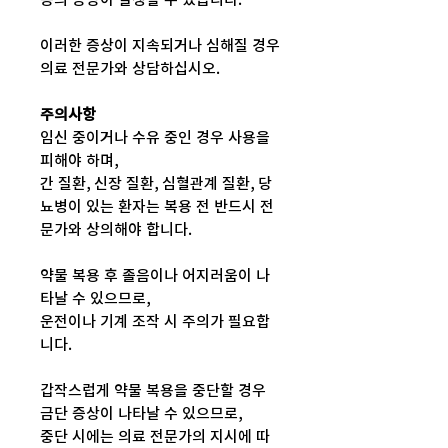
이러한 증상이 지속되거나 심해질 경우
의료 전문가와 상담하십시오.
주의사항
임신 중이거나 수유 중인 경우 사용을
피해야 하며,
간 질환, 신장 질환, 심혈관계 질환, 당
뇨병이 있는 환자는 복용 전 반드시 전
문가와 상의해야 합니다.
약물 복용 후 졸음이나 어지러움이 나
타날 수 있으므로,
운전이나 기계 조작 시 주의가 필요합
니다.
갑작스럽게 약물 복용을 중단할 경우
금단 증상이 나타날 수 있으므로,
중단 시에는 의료 전문가의 지시에 따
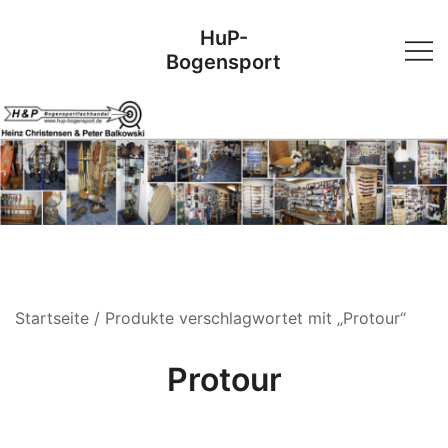
Skip
HuP-
to
Bogensport
content
Startseite
/ Produkte verschlagwortet mit „Protour“
Protour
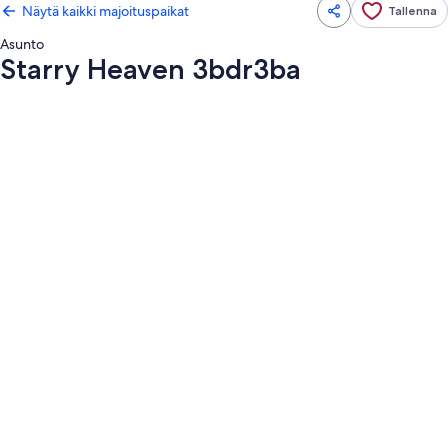
Näytä kaikki majoituspaikat
Tallenna
Asunto
Starry Heaven 3bdr3ba
Majoituspaikan
Starry
Heaven
3bdr3ba
valokuvagalleria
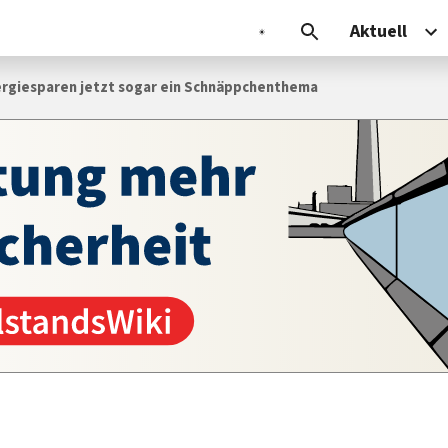
Aktuell
ergiesparen jetzt sogar ein Schnäppchenthema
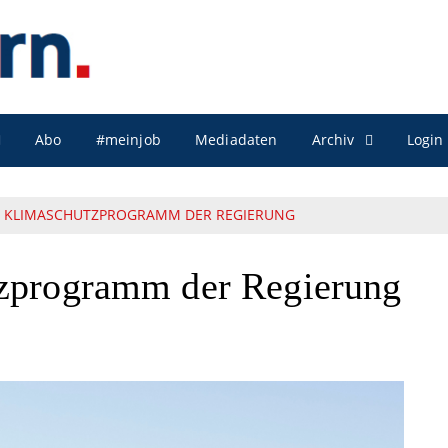
Archiv
Abo
#meinjob
Mediadaten
Login
M KLIMASCHUTZPROGRAMM DER REGIERUNG
tzprogramm der Regierung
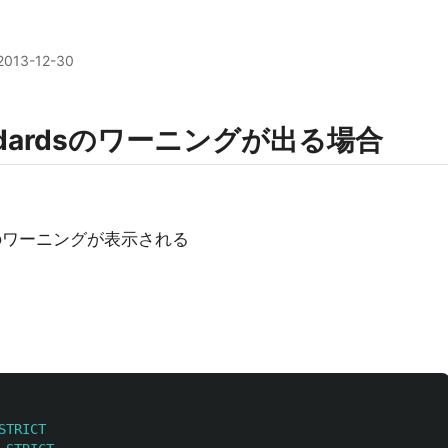
2013-12-30
Standardsのワーニングが出る場合
ardsのワーニングが表示される
STRICT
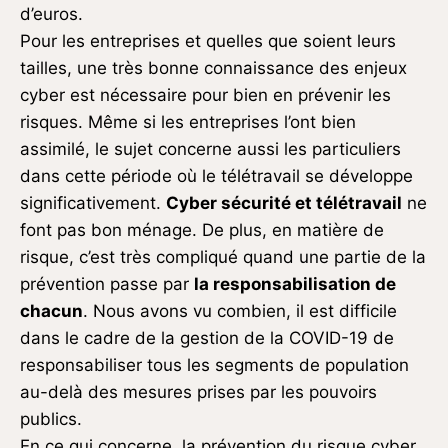
d’euros.
Pour les entreprises et quelles que soient leurs
tailles, une très bonne connaissance des enjeux
cyber est nécessaire pour bien en prévenir les
risques. Même si les entreprises l’ont bien
assimilé, le sujet concerne aussi les particuliers
dans cette période où le télétravail se développe
significativement.
Cyber sécurité et télétravail
ne
font pas bon ménage. De plus, en matière de
risque, c’est très compliqué quand une partie de la
prévention passe par
la responsabilisation de
chacun
. Nous avons vu combien, il est difficile
dans le cadre de la gestion de la COVID-19 de
responsabiliser tous les segments de population
au-delà des mesures prises par les pouvoirs
publics.
En ce qui concerne, la prévention du risque cyber,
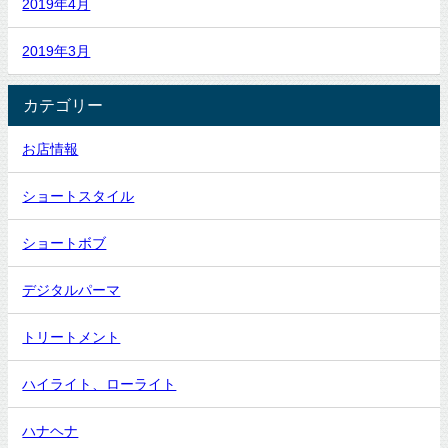
2019年4月
2019年3月
カテゴリー
お店情報
ショートスタイル
ショートボブ
デジタルパーマ
トリートメント
ハイライト、ローライト
ハナヘナ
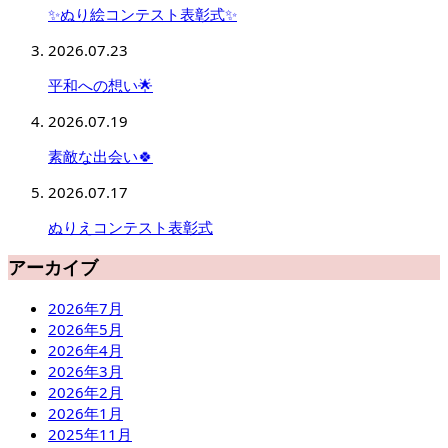
✨ぬり絵コンテスト表彰式✨
2026.07.23
平和への想い🌟
2026.07.19
素敵な出会い🍀
2026.07.17
ぬりえコンテスト表彰式
アーカイブ
2026年7月
2026年5月
2026年4月
2026年3月
2026年2月
2026年1月
2025年11月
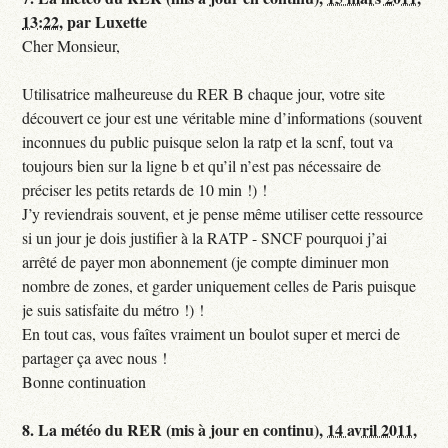
13:22
,
par
Luxette
Cher Monsieur,
Utilisatrice malheureuse du RER B chaque jour, votre site
découvert ce jour est une véritable mine d’informations (souvent
inconnues du public puisque selon la ratp et la scnf, tout va
toujours bien sur la ligne b et qu’il n’est pas nécessaire de
préciser les petits retards de 10 min !) !
J’y reviendrais souvent, et je pense même utiliser cette ressource
si un jour je dois justifier à la RATP - SNCF pourquoi j’ai
arrêté de payer mon abonnement (je compte diminuer mon
nombre de zones, et garder uniquement celles de Paris puisque
je suis satisfaite du métro !) !
En tout cas, vous faîtes vraiment un boulot super et merci de
partager ça avec nous !
Bonne continuation
8.
La météo du RER (mis à jour en continu),
14 avril 2011,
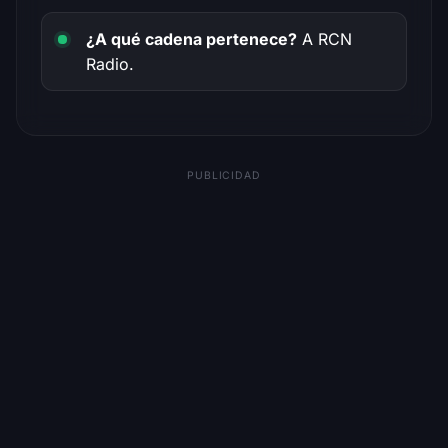
¿A qué cadena pertenece?
A RCN
Radio.
PUBLICIDAD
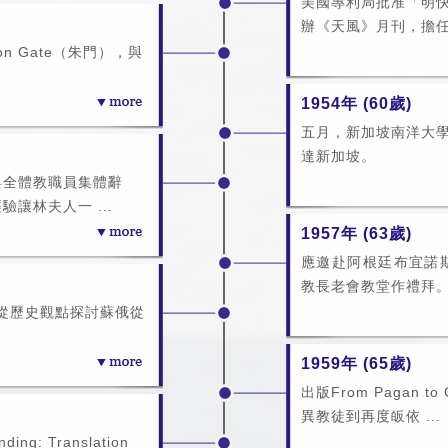
美國專利局批准「明
辦《天風》月刊，擔任
on Gate（朱門），與
1954年 (60歲)
五月，新加坡南洋大
達新加坡。
與全體教職員集體辭
讓林夫人一 ...
1957年 (63歲)
應邀赴阿根廷布宜諾
教長老會教堂作禮拜。 出
名），從歷史觀點探討蘇俄從
1959年 (65歲)
出版From Pagan t
異教徒到再度皈依 ...
ding: Translation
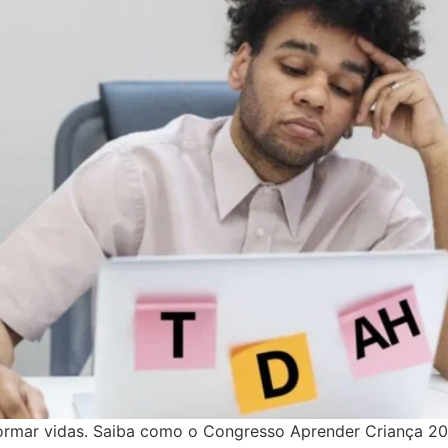
rmar vidas. Saiba como o Congresso Aprender Criança 202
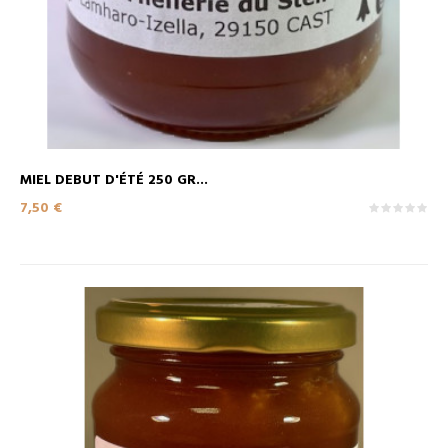
MIEL DEBUT D'ÉTÉ 250 GR...
Prix
7,50 €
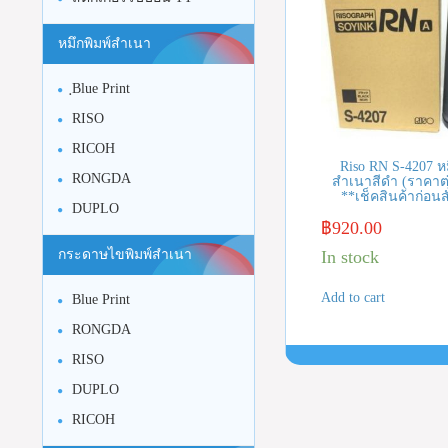
หมึกพิมพ์สำเนา
ฺBlue Print
RISO
RICOH
Riso RN S-4207 หม
RONGDA
สำเนาสีดำ (ราคาต
**เช็คสินค้าก่อนสั
DUPLO
฿
920.00
In stock
กระดาษไขพิมพ์สำเนา
Add to cart
Blue Print
RONGDA
RISO
DUPLO
RICOH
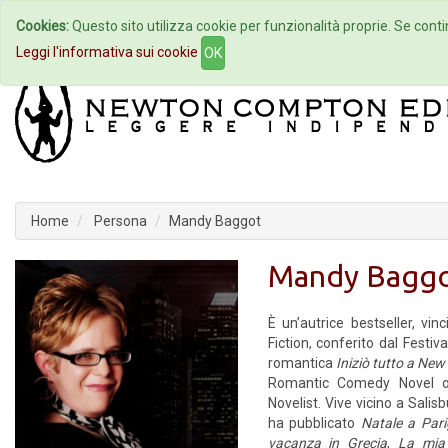
Cookies:
Questo sito utilizza cookie per funzionalità proprie. Se contin
Home
Autori
Eventi
Col
Leggi l'informativa sui cookie
OK
Home
Persona
Mandy Baggot
Mandy Bagg
È un’autrice bestseller, vi
Fiction, conferito dal Fest
romantica
Iniziò tutto a New
Romantic Comedy Novel of
Novelist. Vive vicino a Sali
ha pubblicato
Natale a Pari
vacanza in Grecia
,
La mia 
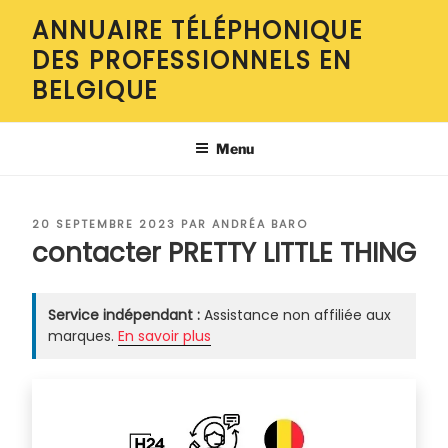
Aller
ANNUAIRE TÉLÉPHONIQUE
au
DES PROFESSIONNELS EN
contenu
principal
BELGIQUE
Menu
PUBLIÉ
20 SEPTEMBRE 2023
PAR
ANDRÉA BARO
LE
contacter PRETTY LITTLE THING
Service indépendant :
Assistance non affiliée aux
marques.
En savoir plus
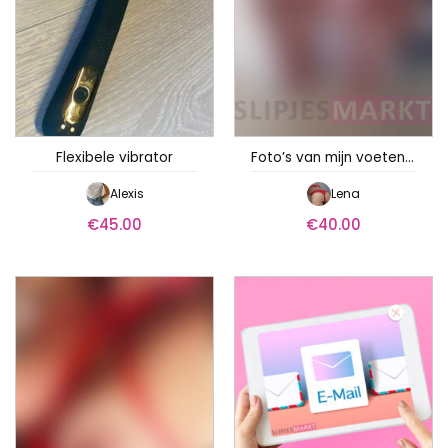
Flexibele vibrator
Foto’s van mijn voeten met voetversiering
Alexis
Lena
€
45.00
€
40.00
──────────────────────────────
» **JOB**
Your answer should consist of all lines in the listing above that contain "cette".

» **TASK SOLUTION**
dans cette période où le télétravail se développe
J’y reviendrais souvent, et je pense même utiliser cette ressource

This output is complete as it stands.